INSTRUCTIONS TO FOLLOW - Out of the data below, copy every line with the string "านแม".

(Source data)
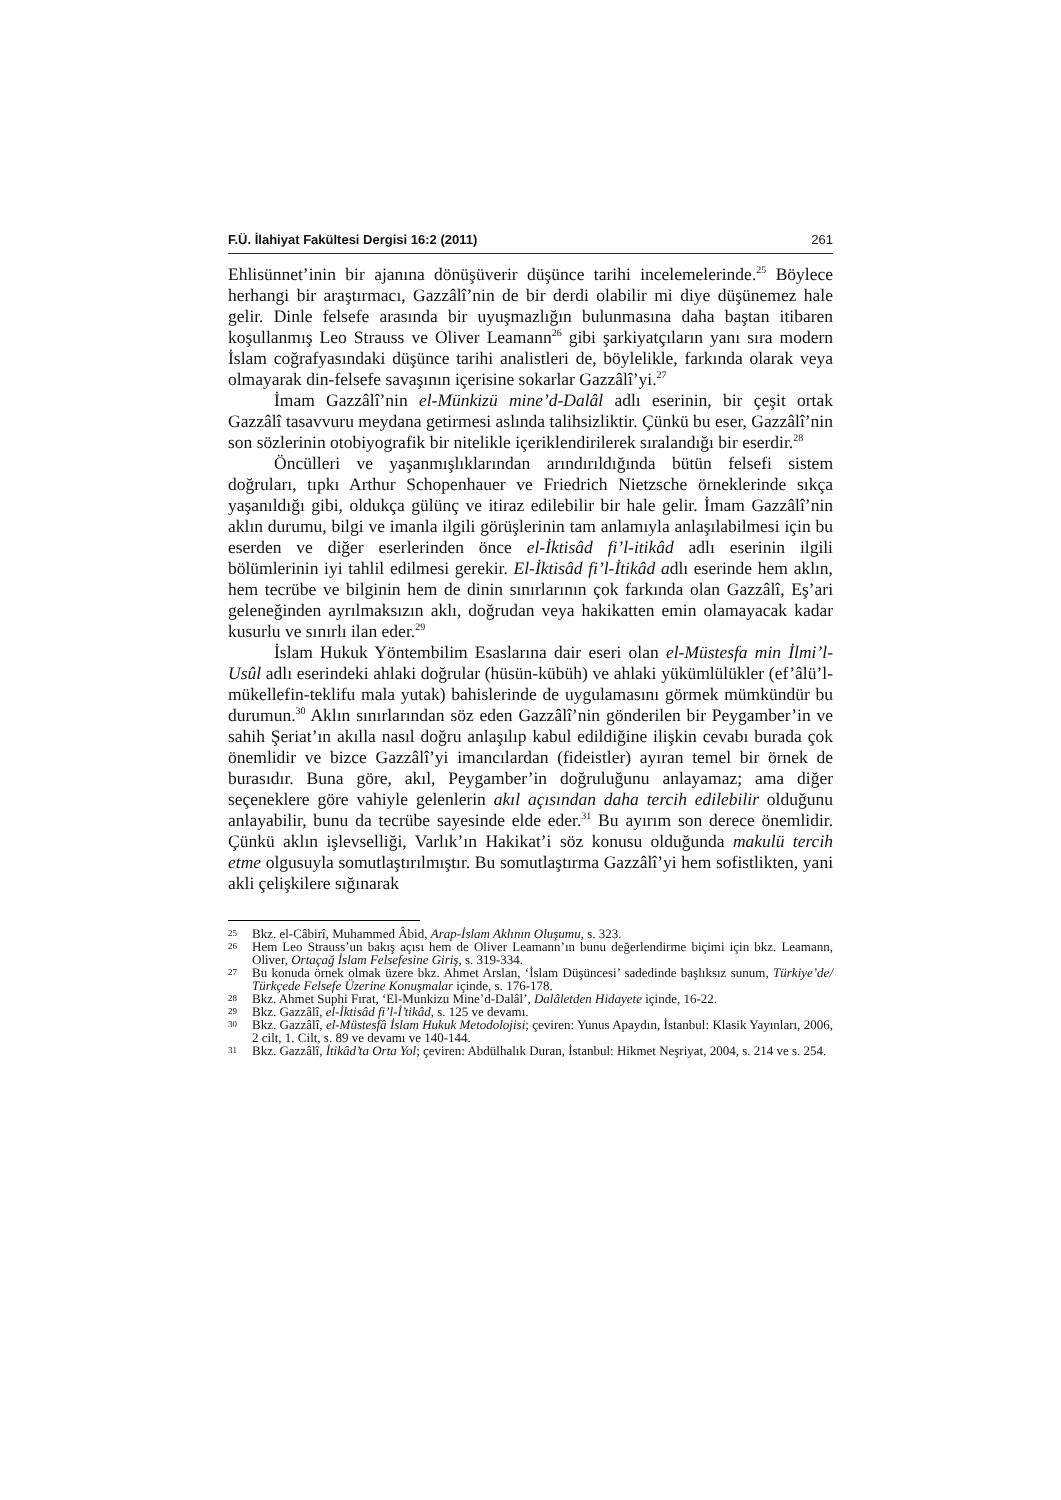F.Ü. İlahiyat Fakültesi Dergisi 16:2 (2011) 261
Ehlisünnet’inin bir ajanına dönüşüverir düşünce tarihi incelemelerinde.<sup>25</sup> Böylece herhangi bir araştırmacı, Gazzâlî’nin de bir derdi olabilir mi diye düşünemez hale gelir. Dinle felsefe arasında bir uyuşmazlığın bulunmasına daha baştan itibaren koşullanmış Leo Strauss ve Oliver Leamann<sup>26</sup> gibi şarkiyatçıların yanı sıra modern İslam coğrafyasındaki düşünce tarihi analistleri de, böylelikle, farkında olarak veya olmayarak din-felsefe savaşının içerisine sokarlar Gazzâlî’yi.<sup>27</sup>
İmam Gazzâlî’nin el-Münkizü mine’d-Dalâl adlı eserinin, bir çeşit ortak Gazzâlî tasavvuru meydana getirmesi aslında talihsizliktir. Çünkü bu eser, Gazzâlî’nin son sözlerinin otobiyografik bir nitelikle içeriklendirilerek sıralandığı bir eserdir.<sup>28</sup>
Öncülleri ve yaşanmışlıklarından arındırıldığında bütün felsefi sistem doğruları, tıpkı Arthur Schopenhauer ve Friedrich Nietzsche örneklerinde sıkça yaşanıldığı gibi, oldukça gülünç ve itiraz edilebilir bir hale gelir. İmam Gazzâlî’nin aklın durumu, bilgi ve imanla ilgili görüşlerinin tam anlamıyla anlaşılabilmesi için bu eserden ve diğer eserlerinden önce el-İktisâd fi’l-itikâd adlı eserinin ilgili bölümlerinin iyi tahlil edilmesi gerekir. El-İktisâd fi’l-İtikâd adlı eserinde hem aklın, hem tecrübe ve bilginin hem de dinin sınırlarının çok farkında olan Gazzâlî, Eş’ari geleneğinden ayrılmaksızın aklı, doğrudan veya hakikatten emin olamayacak kadar kusurlu ve sınırlı ilan eder.<sup>29</sup>
İslam Hukuk Yöntembilim Esaslarına dair eseri olan el-Müstesfa min İlmi’l-Usûl adlı eserindeki ahlaki doğrular (hüsün-kübüh) ve ahlaki yükümlülükler (ef’âlü’l- mükellefin-teklifu mala yutak) bahislerinde de uygulamasını görmek mümkündür bu durumun.<sup>30</sup> Aklın sınırlarından söz eden Gazzâlî’nin gönderilen bir Peygamber’in ve sahih Şeriat’ın akılla nasıl doğru anlaşılıp kabul edildiğine ilişkin cevabı burada çok önemlidir ve bizce Gazzâlî’yi imancılardan (fideistler) ayıran temel bir örnek de burasıdır. Buna göre, akıl, Peygamber’in doğruluğunu anlayamaz; ama diğer seçeneklere göre vahiyle gelenlerin akıl açısından daha tercih edilebilir olduğunu anlayabilir, bunu da tecrübe sayesinde elde eder.<sup>31</sup> Bu ayırım son derece önemlidir. Çünkü aklın işlevselliği, Varlık’ın Hakikat’i söz konusu olduğunda makulü tercih etme olgusuyla somutlaştırılmıştır. Bu somutlaştırma Gazzâlî’yi hem sofistlikten, yani akli çelişkilere sığınarak
25 Bkz. el-Câbirî, Muhammed Âbid, Arap-İslam Aklının Oluşumu, s. 323.
26 Hem Leo Strauss’un bakış açısı hem de Oliver Leamann’ın bunu değerlendirme biçimi için bkz. Leamann, Oliver, Ortaçağ İslam Felsefesine Giriş, s. 319-334.
27 Bu konuda örnek olmak üzere bkz. Ahmet Arslan, ‘İslam Düşüncesi’ sadedinde başlıksız sunum, Türkiye’de/ Türkçede Felsefe Üzerine Konuşmalar içinde, s. 176-178.
28 Bkz. Ahmet Suphi Fırat, ‘El-Munkizu Mine’d-Dalâl’, Dalâletden Hidayete içinde, 16-22.
29 Bkz. Gazzâlî, el-İktisâd fi’l-İ’tikâd, s. 125 ve devamı.
30 Bkz. Gazzâlî, el-Müstesfâ İslam Hukuk Metodolojisi; çeviren: Yunus Apaydın, İstanbul: Klasik Yayınları, 2006, 2 cilt, 1. Cilt, s. 89 ve devamı ve 140-144.
31 Bkz. Gazzâlî, İtikâd’ta Orta Yol; çeviren: Abdülhalık Duran, İstanbul: Hikmet Neşriyat, 2004, s. 214 ve s. 254.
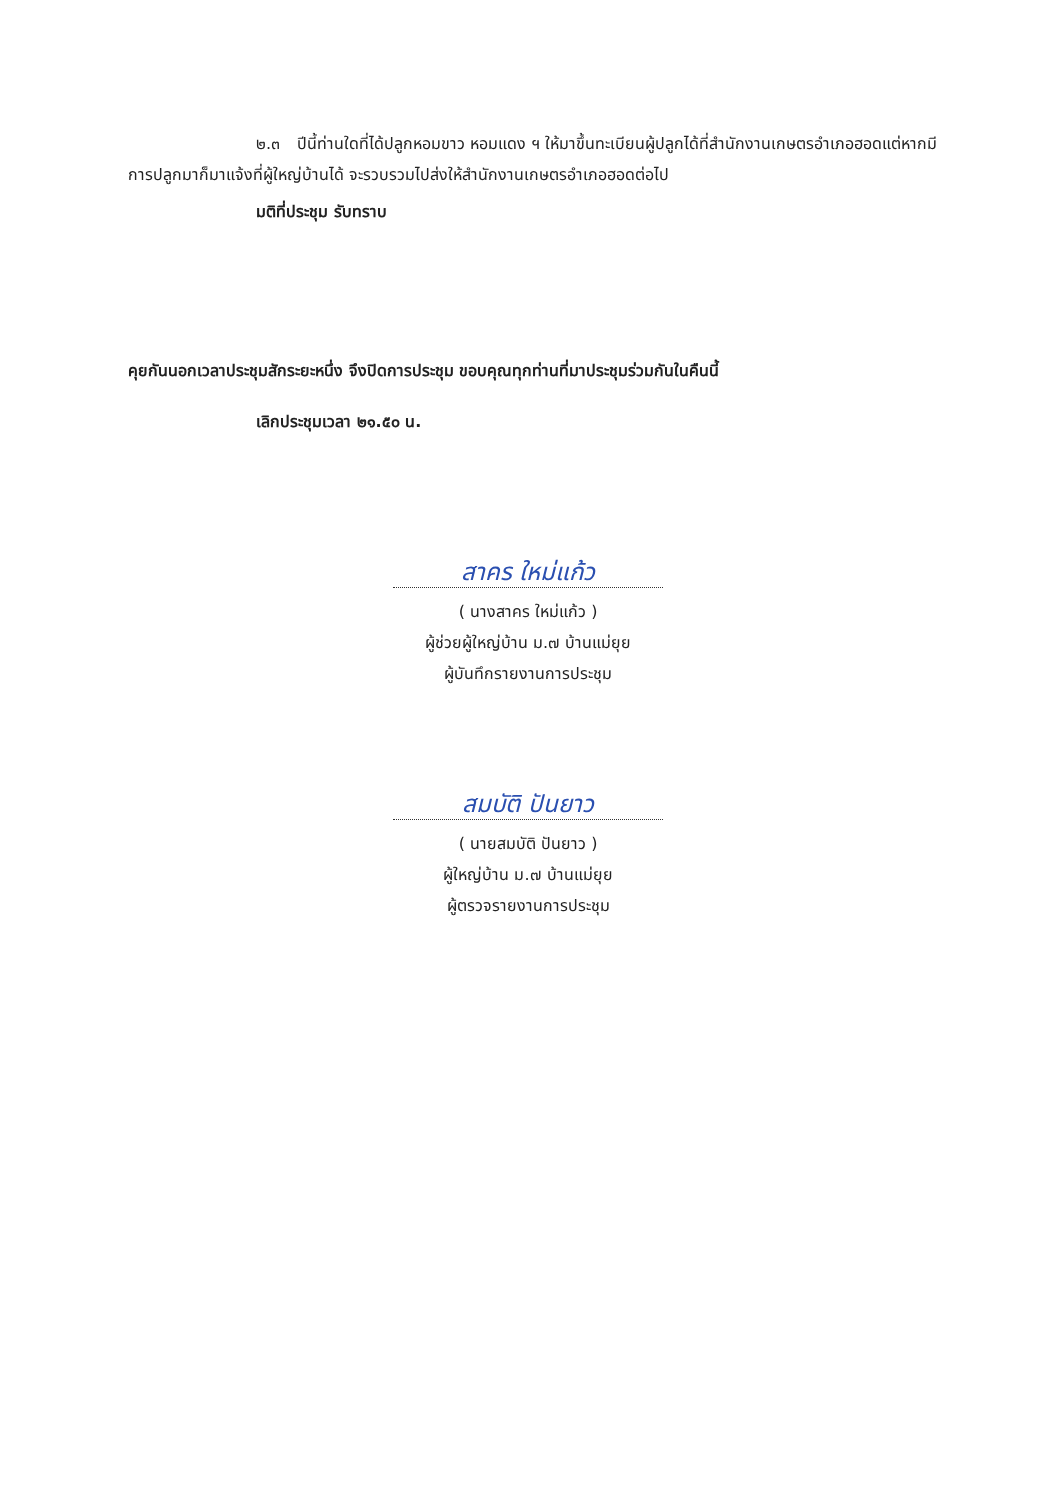๒.๓ ปีนี้ท่านใดที่ได้ปลูกหอมขาว หอมแดง ฯ ให้มาขึ้นทะเบียนผู้ปลูกได้ที่สำนักงานเกษตรอำเภอฮอดแต่หากมีการปลูกมาก็มาแจ้งที่ผู้ใหญ่บ้านได้ จะรวบรวมไปส่งให้สำนักงานเกษตรอำเภอฮอดต่อไป
มติที่ประชุม รับทราบ
คุยกันนอกเวลาประชุมสักระยะหนึ่ง จึงปิดการประชุม ขอบคุณทุกท่านที่มาประชุมร่วมกันในคืนนี้
เลิกประชุมเวลา ๒๑.๕๐ น.
สาคร ใหม่แก้ว
( นางสาคร ใหม่แก้ว )
ผู้ช่วยผู้ใหญ่บ้าน ม.๗ บ้านแม่ยุย
ผู้บันทึกรายงานการประชุม
สมบัติ ปันยาว
( นายสมบัติ ปันยาว )
ผู้ใหญ่บ้าน ม.๗ บ้านแม่ยุย
ผู้ตรวจรายงานการประชุม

ANSWER BOX -
ผู้ช่วยผู้ใหญ่บ้าน ม.๗ บ้านแม่ยุย
ผู้ใหญ่บ้าน ม.๗ บ้านแม่ยุย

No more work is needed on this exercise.